"Top Gun: Maverick" is a movie where our heroes are trying to start World War III. The US military is selecting pilots for a bombing run over an Iranian nuclear facility near completion, one which was built "in violation" of an internationally-recognized treaty. This, of course, is the exact opposite of what happened in real life: the US violated the JCPOA agreement with Iran, and the Iranian government continued to obey it even when we no longer were.
At no point in this two-hour monstrosity is it ever mentioned that the Iranians would strike back instantly, sinking the aircraft carrier that Cruise took off from and beginning a war that would annihilate millions of innocent lives. In fact, from the perspective of international law, the Iranian government would be in the right to do so, as Tom Cruise just executed an illegal and unconstitutional act of war on a foreign power without congressional approval. If every single one of our plucky heroes had died during their training montages, it would have made the world a safer place. [...]

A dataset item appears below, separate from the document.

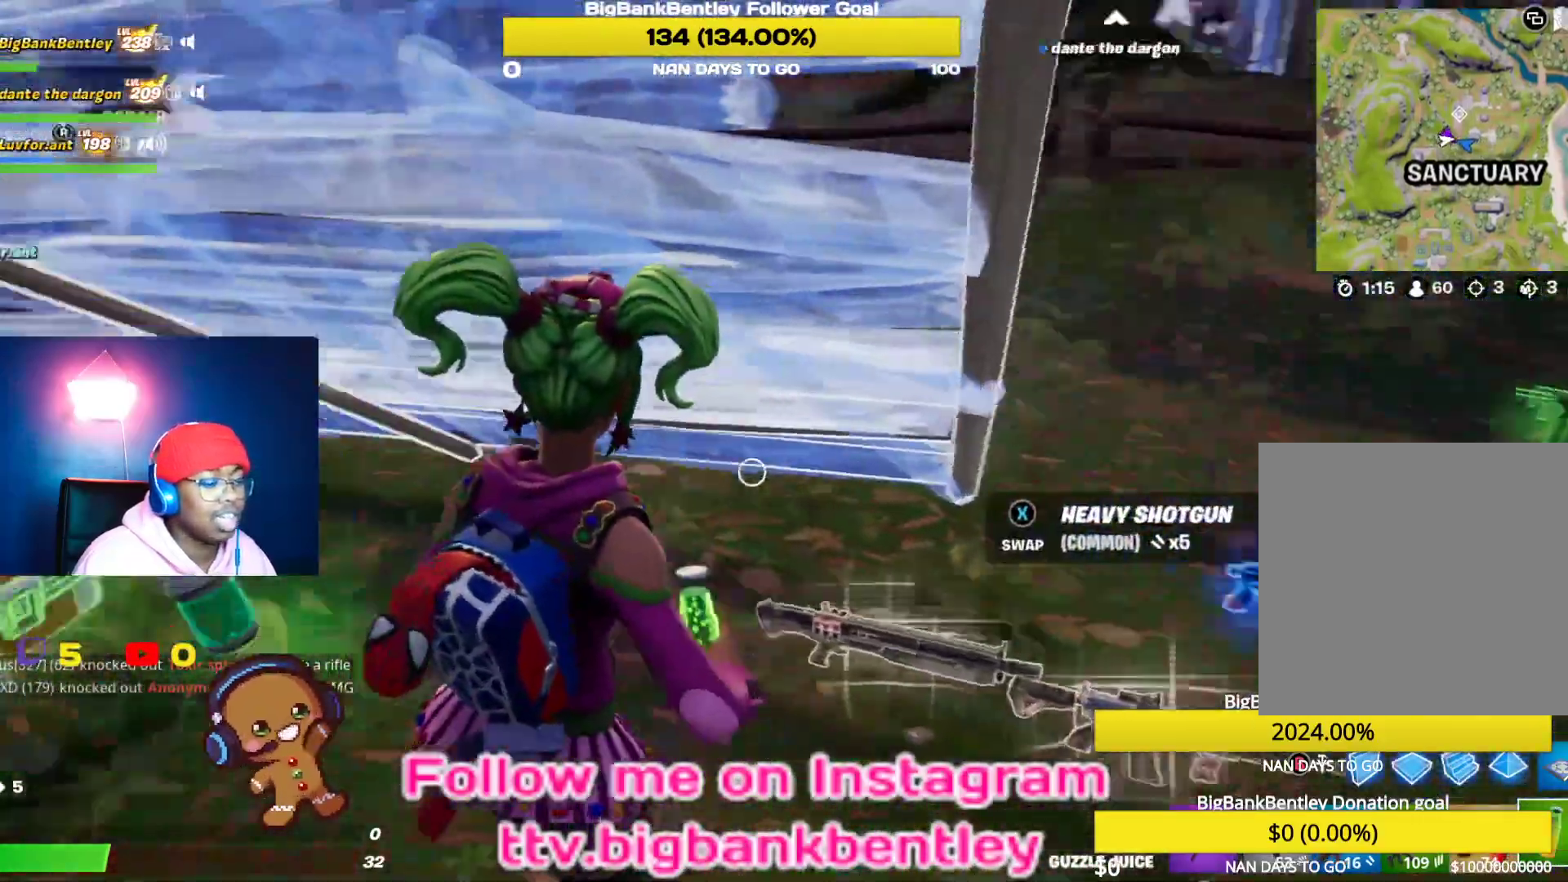
{"buttons": ["R2"], "left_stick": "center", "right_stick": "center", "events": [[200, "R2", "down"], [217, "left_stick", "center"], [300, "right_stick", "center"], [350, "R2", "up"], [400, "R2", "down"]]}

Even if one can ignore the rabidly bloodthirsty nature of this movie, it is still absolute garbage. The morals of this story are, and I am not exaggerating in the slightest: soldiers should ignore orders to stand down, and you should take actions without thinking about them. Our heroes follow these lessons throughout the story and are constantly rewarded for it. It is a child's understanding of bravery and honor, coated in thick layers of some of the most painfully sentimental slime that Hollywood has ever produced. [...]
"Top Gun: Maverick" is a 131-minute long advertisement for death. Aggressively unoriginal, wildly irresponsible with its messaging, historically revisionist, and shamelessly jingoistic in the name of providing fellatio to arms dealers. This is a masterwork of propaganda in defense of some of our nation's worst traits, and it's an enormous success. I left the theater depressed and forlorn.